### TEXTAUSZUG ###

Vor allem aber bewegte sich Marek Hamsik zu häufig außerhalb der Formation, was die Präsenzprobleme entscheidend mit bedingte und verstärkte. Der Kapitän hatte zu viel mit seinen herauskippenden und antreibenden Aktionen halblinks zu tun, war darüber hinaus aber kaum mal entscheidend unterstützend oder verbindend im vorderen Halbraum zu finden. Mal hielt er sich zu sehr zurück, gelegentlich positionierte er sich aber auch nicht ideal. Diese eigentlich so wichtige Zone entwickelte so fast gar keine Effektivität, auch Higuaíns Ablagen fehlten. So resultierten die besten spielerischen Ansätze der Gäste über gelegentliche vertikale Stafetten zwischen Insigne, Allan und auch Higuaín halbrechts.

### DATEN ###

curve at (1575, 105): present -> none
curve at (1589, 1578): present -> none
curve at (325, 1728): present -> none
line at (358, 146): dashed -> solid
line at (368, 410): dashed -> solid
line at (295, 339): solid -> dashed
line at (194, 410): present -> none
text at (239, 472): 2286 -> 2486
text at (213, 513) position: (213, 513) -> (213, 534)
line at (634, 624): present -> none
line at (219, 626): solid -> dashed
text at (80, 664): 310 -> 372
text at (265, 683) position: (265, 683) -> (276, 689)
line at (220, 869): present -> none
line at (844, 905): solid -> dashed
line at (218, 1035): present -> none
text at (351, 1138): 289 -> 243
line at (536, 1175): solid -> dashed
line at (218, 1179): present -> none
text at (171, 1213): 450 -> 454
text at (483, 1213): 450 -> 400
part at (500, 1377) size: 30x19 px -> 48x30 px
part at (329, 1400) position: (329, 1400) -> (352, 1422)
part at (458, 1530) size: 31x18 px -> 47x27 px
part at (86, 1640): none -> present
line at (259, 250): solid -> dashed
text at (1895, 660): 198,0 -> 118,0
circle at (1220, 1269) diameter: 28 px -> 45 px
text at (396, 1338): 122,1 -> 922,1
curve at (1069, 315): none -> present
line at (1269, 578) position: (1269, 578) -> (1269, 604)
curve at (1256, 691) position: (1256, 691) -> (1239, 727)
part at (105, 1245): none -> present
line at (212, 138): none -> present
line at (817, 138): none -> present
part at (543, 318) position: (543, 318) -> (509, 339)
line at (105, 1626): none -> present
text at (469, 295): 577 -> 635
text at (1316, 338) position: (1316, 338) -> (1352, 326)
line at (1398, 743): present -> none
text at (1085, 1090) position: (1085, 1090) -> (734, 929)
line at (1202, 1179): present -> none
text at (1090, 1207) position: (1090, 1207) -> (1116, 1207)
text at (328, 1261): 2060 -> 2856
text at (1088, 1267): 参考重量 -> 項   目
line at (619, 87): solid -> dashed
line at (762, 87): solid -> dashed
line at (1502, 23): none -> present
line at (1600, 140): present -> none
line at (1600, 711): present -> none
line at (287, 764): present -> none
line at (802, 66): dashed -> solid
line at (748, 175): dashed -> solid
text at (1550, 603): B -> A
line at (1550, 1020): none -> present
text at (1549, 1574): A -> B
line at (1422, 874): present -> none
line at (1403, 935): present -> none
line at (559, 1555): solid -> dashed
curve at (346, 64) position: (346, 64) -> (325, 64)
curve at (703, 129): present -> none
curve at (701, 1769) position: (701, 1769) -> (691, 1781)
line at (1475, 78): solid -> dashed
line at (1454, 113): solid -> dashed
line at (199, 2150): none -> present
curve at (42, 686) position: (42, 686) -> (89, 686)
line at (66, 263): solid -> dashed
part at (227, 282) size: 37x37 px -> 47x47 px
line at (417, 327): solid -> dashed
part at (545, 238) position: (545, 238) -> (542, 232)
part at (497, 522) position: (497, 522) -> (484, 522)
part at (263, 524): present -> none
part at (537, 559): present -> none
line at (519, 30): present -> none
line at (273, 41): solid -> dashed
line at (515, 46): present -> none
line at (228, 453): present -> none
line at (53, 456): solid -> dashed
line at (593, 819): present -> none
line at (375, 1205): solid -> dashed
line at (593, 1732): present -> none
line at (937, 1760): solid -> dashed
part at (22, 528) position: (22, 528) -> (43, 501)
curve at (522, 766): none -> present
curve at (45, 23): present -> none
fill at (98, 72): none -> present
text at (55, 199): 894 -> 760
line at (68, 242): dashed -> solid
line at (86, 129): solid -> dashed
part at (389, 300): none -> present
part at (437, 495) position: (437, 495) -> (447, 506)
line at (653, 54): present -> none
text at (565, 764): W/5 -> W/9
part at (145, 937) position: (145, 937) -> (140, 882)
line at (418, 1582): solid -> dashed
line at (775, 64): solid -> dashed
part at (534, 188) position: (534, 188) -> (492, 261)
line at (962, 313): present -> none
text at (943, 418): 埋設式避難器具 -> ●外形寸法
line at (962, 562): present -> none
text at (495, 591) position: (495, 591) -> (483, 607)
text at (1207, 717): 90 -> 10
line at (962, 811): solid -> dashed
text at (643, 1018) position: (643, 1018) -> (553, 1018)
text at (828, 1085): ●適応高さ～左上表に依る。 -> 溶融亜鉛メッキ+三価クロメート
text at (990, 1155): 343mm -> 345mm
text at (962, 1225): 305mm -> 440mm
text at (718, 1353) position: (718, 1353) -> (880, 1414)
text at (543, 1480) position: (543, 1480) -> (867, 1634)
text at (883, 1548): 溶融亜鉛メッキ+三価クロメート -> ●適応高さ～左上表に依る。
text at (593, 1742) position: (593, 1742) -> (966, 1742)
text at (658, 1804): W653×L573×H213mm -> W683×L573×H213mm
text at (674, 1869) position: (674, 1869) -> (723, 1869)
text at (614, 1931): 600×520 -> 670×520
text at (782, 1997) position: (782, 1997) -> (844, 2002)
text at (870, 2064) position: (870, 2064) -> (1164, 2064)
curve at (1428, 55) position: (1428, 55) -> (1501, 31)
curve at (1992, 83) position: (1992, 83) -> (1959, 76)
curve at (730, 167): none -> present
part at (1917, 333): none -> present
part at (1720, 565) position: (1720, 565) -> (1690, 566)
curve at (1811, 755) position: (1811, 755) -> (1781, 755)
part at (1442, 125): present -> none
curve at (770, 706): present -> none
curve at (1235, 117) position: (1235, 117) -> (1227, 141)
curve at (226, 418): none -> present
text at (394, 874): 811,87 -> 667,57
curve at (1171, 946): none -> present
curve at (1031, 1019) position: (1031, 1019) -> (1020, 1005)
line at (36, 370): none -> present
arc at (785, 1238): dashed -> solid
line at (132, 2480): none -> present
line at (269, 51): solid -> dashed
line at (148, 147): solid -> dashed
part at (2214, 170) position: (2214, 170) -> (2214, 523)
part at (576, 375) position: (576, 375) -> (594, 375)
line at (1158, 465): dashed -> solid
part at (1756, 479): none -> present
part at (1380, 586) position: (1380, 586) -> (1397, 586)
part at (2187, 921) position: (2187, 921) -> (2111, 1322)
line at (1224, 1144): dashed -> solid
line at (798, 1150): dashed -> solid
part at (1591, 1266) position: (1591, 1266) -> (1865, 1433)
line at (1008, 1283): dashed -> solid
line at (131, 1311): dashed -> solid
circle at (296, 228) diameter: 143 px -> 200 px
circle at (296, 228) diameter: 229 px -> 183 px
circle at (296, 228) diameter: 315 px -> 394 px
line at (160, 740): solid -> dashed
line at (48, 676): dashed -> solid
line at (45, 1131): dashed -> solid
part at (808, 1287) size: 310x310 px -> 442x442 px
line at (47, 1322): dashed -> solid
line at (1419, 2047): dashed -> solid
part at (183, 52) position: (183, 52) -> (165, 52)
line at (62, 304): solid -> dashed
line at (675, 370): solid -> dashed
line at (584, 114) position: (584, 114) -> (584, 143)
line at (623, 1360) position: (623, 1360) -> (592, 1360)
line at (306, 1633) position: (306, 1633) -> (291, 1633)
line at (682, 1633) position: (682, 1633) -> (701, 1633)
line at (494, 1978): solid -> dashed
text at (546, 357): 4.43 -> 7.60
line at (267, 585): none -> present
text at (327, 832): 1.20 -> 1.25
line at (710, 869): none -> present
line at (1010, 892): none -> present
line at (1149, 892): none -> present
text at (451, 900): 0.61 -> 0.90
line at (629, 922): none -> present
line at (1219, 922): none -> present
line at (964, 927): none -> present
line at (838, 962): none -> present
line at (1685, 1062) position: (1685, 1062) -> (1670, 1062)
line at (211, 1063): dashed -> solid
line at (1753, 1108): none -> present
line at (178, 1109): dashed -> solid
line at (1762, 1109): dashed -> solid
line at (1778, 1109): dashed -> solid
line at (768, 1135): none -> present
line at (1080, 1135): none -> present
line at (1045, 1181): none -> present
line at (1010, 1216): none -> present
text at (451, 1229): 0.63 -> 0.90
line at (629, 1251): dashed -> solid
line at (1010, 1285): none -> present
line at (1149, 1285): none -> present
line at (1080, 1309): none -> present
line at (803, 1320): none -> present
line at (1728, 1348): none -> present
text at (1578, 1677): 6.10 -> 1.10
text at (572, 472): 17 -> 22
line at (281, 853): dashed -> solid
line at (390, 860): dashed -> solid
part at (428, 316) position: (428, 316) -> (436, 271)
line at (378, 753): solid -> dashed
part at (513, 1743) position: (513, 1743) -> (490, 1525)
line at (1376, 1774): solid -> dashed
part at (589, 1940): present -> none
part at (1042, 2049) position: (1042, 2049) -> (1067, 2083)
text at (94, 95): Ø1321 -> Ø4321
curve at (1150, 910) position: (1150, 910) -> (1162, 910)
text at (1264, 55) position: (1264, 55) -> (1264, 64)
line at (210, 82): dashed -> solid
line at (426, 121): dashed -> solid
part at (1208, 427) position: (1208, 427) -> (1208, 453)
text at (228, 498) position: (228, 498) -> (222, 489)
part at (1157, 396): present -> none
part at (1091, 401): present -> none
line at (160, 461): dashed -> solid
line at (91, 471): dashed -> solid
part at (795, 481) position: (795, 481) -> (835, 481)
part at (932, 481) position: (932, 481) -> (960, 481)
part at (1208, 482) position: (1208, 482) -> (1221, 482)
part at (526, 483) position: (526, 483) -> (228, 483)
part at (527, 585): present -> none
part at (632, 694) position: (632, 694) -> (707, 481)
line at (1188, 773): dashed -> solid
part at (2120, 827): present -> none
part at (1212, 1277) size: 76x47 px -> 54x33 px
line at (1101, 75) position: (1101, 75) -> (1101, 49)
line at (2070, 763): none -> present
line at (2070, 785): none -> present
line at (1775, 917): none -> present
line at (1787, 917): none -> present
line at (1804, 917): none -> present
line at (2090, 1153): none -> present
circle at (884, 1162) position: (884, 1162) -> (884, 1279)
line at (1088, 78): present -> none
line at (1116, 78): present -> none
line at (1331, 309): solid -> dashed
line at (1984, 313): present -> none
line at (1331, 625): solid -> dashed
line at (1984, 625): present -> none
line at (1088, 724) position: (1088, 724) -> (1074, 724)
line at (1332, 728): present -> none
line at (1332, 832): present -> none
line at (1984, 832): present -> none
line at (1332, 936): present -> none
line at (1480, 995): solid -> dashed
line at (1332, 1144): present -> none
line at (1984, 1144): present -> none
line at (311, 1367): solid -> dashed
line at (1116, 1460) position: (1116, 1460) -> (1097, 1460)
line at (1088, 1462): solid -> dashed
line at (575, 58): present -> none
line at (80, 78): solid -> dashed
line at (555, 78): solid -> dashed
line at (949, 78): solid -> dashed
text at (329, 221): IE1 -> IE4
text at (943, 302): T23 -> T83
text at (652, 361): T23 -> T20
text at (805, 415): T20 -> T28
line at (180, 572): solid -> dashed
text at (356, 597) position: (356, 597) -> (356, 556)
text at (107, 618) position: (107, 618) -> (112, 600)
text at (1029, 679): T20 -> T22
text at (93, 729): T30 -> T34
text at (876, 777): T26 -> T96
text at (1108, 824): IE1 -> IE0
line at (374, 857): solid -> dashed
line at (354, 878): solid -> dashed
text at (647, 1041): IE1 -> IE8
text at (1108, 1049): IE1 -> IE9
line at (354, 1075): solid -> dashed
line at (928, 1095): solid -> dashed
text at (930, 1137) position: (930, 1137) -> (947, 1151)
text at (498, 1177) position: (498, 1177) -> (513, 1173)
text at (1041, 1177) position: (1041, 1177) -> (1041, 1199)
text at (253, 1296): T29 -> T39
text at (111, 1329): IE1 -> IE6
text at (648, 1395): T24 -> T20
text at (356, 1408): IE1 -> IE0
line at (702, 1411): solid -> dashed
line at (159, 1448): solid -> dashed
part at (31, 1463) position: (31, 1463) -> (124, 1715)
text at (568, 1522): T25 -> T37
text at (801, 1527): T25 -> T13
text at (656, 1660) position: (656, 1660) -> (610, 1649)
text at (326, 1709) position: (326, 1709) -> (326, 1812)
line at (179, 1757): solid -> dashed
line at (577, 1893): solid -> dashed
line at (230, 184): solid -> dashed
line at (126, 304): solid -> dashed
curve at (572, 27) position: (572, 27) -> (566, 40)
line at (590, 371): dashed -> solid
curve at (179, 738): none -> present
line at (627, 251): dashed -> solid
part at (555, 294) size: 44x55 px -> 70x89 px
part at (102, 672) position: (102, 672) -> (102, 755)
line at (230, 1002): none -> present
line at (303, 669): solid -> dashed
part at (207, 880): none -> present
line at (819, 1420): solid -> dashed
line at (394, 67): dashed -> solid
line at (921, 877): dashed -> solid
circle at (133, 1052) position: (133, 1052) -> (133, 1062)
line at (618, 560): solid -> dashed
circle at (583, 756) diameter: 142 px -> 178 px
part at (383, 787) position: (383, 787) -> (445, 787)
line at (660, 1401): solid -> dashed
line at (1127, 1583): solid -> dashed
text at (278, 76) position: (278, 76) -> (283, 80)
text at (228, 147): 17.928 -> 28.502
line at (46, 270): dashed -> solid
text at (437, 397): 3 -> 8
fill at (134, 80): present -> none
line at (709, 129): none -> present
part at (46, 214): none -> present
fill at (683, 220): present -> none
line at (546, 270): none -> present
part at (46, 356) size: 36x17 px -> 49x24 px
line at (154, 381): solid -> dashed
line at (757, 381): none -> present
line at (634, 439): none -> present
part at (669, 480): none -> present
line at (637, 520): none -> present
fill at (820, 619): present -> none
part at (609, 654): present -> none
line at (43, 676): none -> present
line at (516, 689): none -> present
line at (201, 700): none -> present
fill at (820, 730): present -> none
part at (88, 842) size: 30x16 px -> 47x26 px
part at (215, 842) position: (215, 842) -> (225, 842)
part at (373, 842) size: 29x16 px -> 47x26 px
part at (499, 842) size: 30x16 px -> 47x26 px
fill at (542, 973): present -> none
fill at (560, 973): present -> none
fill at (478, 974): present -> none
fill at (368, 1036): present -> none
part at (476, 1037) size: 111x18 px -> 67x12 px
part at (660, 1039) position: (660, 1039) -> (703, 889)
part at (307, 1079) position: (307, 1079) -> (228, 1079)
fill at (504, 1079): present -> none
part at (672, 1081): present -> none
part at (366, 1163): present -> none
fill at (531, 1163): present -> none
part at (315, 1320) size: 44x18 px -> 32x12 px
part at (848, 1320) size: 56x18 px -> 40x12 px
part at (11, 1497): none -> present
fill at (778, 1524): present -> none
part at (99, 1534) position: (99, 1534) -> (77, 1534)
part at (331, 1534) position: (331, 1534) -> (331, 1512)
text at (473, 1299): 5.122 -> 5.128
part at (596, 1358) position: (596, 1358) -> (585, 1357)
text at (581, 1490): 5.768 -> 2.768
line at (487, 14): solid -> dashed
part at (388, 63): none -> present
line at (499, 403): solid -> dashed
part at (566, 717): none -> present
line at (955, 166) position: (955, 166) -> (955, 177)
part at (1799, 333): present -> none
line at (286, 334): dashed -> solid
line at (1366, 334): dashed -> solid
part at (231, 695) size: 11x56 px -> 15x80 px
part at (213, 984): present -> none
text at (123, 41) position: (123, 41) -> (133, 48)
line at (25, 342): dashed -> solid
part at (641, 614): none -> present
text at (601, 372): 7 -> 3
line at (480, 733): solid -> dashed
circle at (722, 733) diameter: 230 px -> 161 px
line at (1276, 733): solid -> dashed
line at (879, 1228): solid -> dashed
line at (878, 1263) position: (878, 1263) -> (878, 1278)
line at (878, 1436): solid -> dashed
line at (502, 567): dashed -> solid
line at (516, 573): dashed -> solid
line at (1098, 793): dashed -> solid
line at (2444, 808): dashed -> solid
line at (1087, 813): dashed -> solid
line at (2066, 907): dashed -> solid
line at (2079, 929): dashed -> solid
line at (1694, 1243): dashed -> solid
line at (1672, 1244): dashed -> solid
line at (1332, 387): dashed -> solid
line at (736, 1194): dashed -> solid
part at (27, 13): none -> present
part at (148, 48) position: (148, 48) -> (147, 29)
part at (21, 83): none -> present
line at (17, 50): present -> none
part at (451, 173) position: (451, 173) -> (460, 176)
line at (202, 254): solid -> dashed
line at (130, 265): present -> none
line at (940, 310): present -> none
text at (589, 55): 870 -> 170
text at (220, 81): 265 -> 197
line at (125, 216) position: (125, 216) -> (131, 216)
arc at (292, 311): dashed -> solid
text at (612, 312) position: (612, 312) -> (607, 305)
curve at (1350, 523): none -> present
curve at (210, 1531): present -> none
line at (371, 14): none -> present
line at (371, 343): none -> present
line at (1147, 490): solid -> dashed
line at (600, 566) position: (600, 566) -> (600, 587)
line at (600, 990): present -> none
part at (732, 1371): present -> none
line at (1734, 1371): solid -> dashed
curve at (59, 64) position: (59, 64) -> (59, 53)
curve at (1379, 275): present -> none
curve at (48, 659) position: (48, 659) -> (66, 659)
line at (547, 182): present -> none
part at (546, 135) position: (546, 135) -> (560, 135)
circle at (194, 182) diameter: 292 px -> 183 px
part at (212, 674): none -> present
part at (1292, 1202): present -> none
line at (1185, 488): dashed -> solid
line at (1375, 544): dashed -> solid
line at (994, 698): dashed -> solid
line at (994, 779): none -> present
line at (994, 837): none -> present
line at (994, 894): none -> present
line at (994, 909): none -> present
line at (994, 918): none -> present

###

AUFGABEN:
#1 Nenne alle Spieler, die im Textauszug mit Namen vorkommen.
#2 Bearbeite den Textauszug: Gib die Stelle beginnend bei „Vor allem aber“ und endend bei „auch Higuaín halbrechts.“ erneut wieder und ersetze darin „Formation“ durch „Grundordnung“.

ANTWORTEN:
#1 Marek Hamsik, Higuaín, Insigne, Allan

#2
Vor allem aber bewegte sich Marek Hamsik zu häufig außerhalb der Grundordnung, was die Präsenzprobleme entscheidend mit bedingte und verstärkte. Der Kapitän hatte zu viel mit seinen herauskippenden und antreibenden Aktionen halblinks zu tun, war darüber hinaus aber kaum mal entscheidend unterstützend oder verbindend im vorderen Halbraum zu finden. Mal hielt er sich zu sehr zurück, gelegentlich positionierte er sich aber auch nicht ideal. Diese eigentlich so wichtige Zone entwickelte so fast gar keine Effektivität, auch Higuaíns Ablagen fehlten. So resultierten die besten spielerischen Ansätze der Gäste über gelegentliche vertikale Stafetten zwischen Insigne, Allan und auch Higuaín halbrechts.